Concrete pavements are cooler since they absorb less UV radiation than their asphalt counterparts. You only need to compare walking barefoot on the two types of surfaces on a hot day to appreciate the difference. Although asphalt's heat absorption is a benefit in the winter, this cold-weather advantage is countered by the consequences of having a hotter driveway in the summer.
Standard concrete's light reflectance also reduces lighting requirements. Since asphalt absorbs so much light, an asphalt driveway may require about a third more lighting than one made of concrete. With a concrete driveway, energy savings multiply for years to come.
4. Load-bearing capacity
Concrete is a rigid, non-flexible material that can handle heavier loads than asphalt. Since asphalt flexes, trucks or other heavy loads may cause rutting or other damage. In addition to a larger truck, boat or RV you may own, consider the likelihood of other heavy vehicles driving onto your property.
5. Maintenance expense
It is possible to reduce concrete maintenance costs through the use of contraction joints and penetrating sealers. Clear sealers protect against de-icers and moisture absorption. Contraction joints isolate cracking that occurs as concrete shrinks.
From the day an asphalt drive is installed, the binder begins to dry out. To slow this process, periodic sealcoating is required. Even with occasional resealing, an asphalt drive usually does not last as long as a concrete one.
6. Surface characteristics
When an asphalt driveway is first installed, it releases evaporative oils that can get on the soles of shoes. Should an oily or corrosive compound get on the asphalt surface, there is the possibility of tracking sticky, oily material into your home or vehicle. This concern is greater in hot weather. The surface of a concrete driveway is not subject to this kind of dissolution.
7. Environmental considerations
Since the embodied energy costs of a concrete driveway are lower, it is a more environmentally friendly paving solution. That is, it requires less energy overall to both produce and place concrete.

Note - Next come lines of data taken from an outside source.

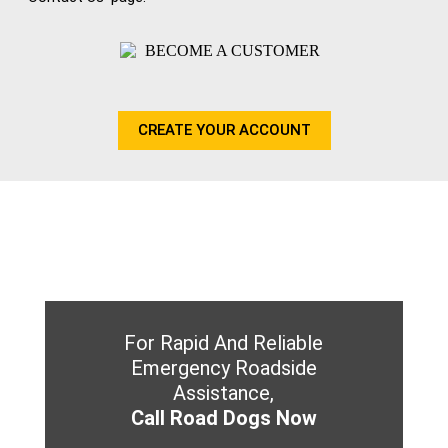
CREATE YOUR ACCOUNT
For Rapid And Reliable
Emergency Roadside
Assistance,
Call Road Dogs Now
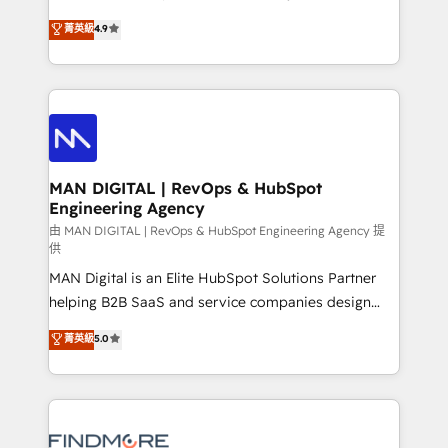
developers are building HubSpot CMS websites and
consultoria, somos uma empresa especializada em
菁英級
4.9
complex API integrations with external platforms.
desenvolver estratégias e implementar modelos de
Working from several campuses across Belgium, The
gestão para negócios que buscam escalar suas
Netherlands, Denmark and Sweden, iO currently
operações de receita. Atuamos diretamente nas
supports the growth of big and small companies
áreas de operação de receita (Marketing, Vendas e
such as Brussels Airport, Volvo, Farmaline, Agilitas,
Pós-vendas) e possuímos um histórico de mais de
Streamz and Michelin.
150 projetos implementados e mais de 10.000
profissionais capacitados. Ajudamos negócios a
MAN DIGITAL | RevOps & HubSpot
Engineering Agency
aumentarem sua capacidade de geração de valor
através de uma metodologia onde posicionamos o
由 MAN DIGITAL | RevOps & HubSpot Engineering Agency 提
供
cliente no centro das operações, otimizando as
MAN Digital is an Elite HubSpot Solutions Partner
taxas de fechamento de novos negócios, a
helping B2B SaaS and service companies design
satisfação com as entregas e a fidelização de
HubSpot as a revenue system, not a marketing tool.
clientes. Para saber mais, acesse os links abaixo
菁英級
5.0
We turn fragmented processes and unreliable data
Website: https://iasbeck.co LinkedIn:
into one operational source of truth for GTM teams
https://www.linkedin.com/company/iasbeck
and leadership. What We Do ➡️ CRM Architecture &
Instagram: https://www.instagram.com/iasbeckco
Implementation 🧩 – Scalable data models and
pipelines ➡️ Revenue Operations 📈 – Lead, deal,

By contrast, a great deal of energy is required to heat hot mix asphalt to the required 200-250 degrees F. Sealcoating an asphalt driveway every 3-5 years consumes more petroleum products. Finally, a driveway that lasts longer does not consume as much energy through future replacement cycles.
8. Resale value
Do you think you might put your home on the market at some point? If so, put yourself in the shoes of prospective buyers for a moment. Would you prefer a home with an asphalt or a concrete driveway? A concrete driveway may make it easier to sell your home in the future, and you'll likely recover a portion of your investment when you do.
Recommended Mix for a Concrete Driveway
Concrete mixes for Pennsylvania driveways should exhibit these characteristics:
- Minimum 4000 psi
- Maximum water/cementitious ratio of .45
- Five to seven percent air entrainment
However, even a perfect concrete mix is only as good as proper placement, finishing and curing by a qualified contractor.
Although the traditional broom finish is the most common and least expensive, it is possible to choose from a wide range of decorative finishes. A broom finish roughens the surface enough to improve traction in icy and snowy conditions.
Also, it is important to avoid the use of deicing agents for 12 months after placement and to moderate their use in future seasons. The use of a concrete sealer offers added protection against the impact of deicers, and they reduce unwanted staining.
Selecting the Right Contractor
There are a number of things you should check out as you select a concrete contractor.
Determine if the contractor:
- Is registered with the PA Attorney General's Office as required by law. State law also stipulates insurance levels, and it requires the use of compliant contracts.
- Maintains a membership in a concrete trade association and/or builders association
- Is certified as a flatwork finisher by the American Concrete Institute
- Provides references and examples of their work
Once you decide on a particular concrete contractor, make sure you enter into a written contract that notes the starting and finishing dates of the project while allowing for the possibility of weather delays. Any warranties and guarantees should be clearly stated in the contract. Finally, should changes be required at any point, get them in writing.